(Exercise requirements) In your copy, each record should read exactly as it does below, and no pictures should be present.

• • • • •

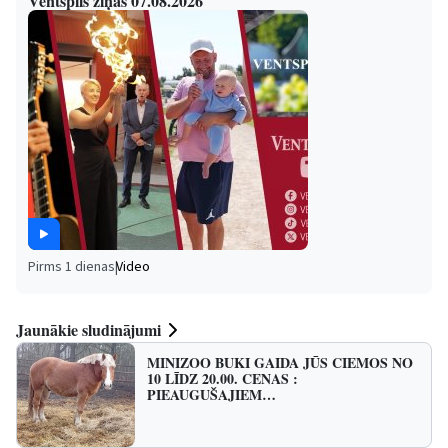
Ventspils ziņas 07.08.2026
Pirms 1 dienas
|
Video
Jaunākie sludinājumi
MINIZOO BUKI GAIDA JŪS CIEMOS NO
10 LĪDZ 20.00. CENAS :
PIEAUGUŠAJIEM…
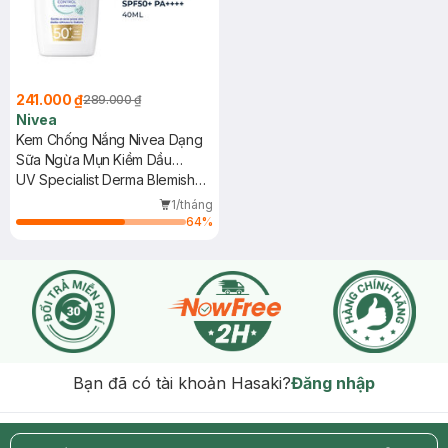
241.000 ₫
289.000 ₫
Nivea
Kem Chống Nắng Nivea Dạng
Sữa Ngừa Mụn Kiềm Dầu
SPF50+ 40ml
UV Specialist Derma Blemish
Control SPF50+
1/tháng
64
%
Bạn đã có tài khoản Hasaki?
Đăng nhập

• • • • •

(Response to the task)
Ventspils ziņas 07.08.2026
Pirms 1 dienas
|
Video
Jaunākie sludinājumi
MINIZOO BUKI GAIDA JŪS CIEMOS NO
10 LĪDZ 20.00. CENAS :
PIEAUGUŠAJIEM…
241.000 ₫
289.000 ₫
Nivea
Kem Chống Nắng Nivea Dạng
Sữa Ngừa Mụn Kiềm Dầu
SPF50+ 40ml
UV Specialist Derma Blemish
Control SPF50+
1/tháng
64
%
Bạn đã có tài khoản Hasaki?
Đăng nhập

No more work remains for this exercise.